◆ PROBLEM TO WORK ON:
Each entry must be given again exactly as it appears, with images excluded.

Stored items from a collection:
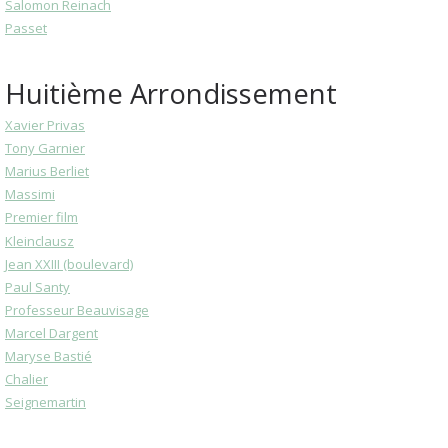
Salomon Reinach
Passet
Huitième Arrondissement
Xavier Privas
Tony Garnier
Marius Berliet
Massimi
Premier film
Kleinclausz
Jean XXIII (boulevard)
Paul Santy
Professeur Beauvisage
Marcel Dargent
Maryse Bastié
Chalier
Seignemartin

◆ WRITTEN ANSWER:
Salomon Reinach
Passet
Huitième Arrondissement
Xavier Privas
Tony Garnier
Marius Berliet
Massimi
Premier film
Kleinclausz
Jean XXIII (boulevard)
Paul Santy
Professeur Beauvisage
Marcel Dargent
Maryse Bastié
Chalier
Seignemartin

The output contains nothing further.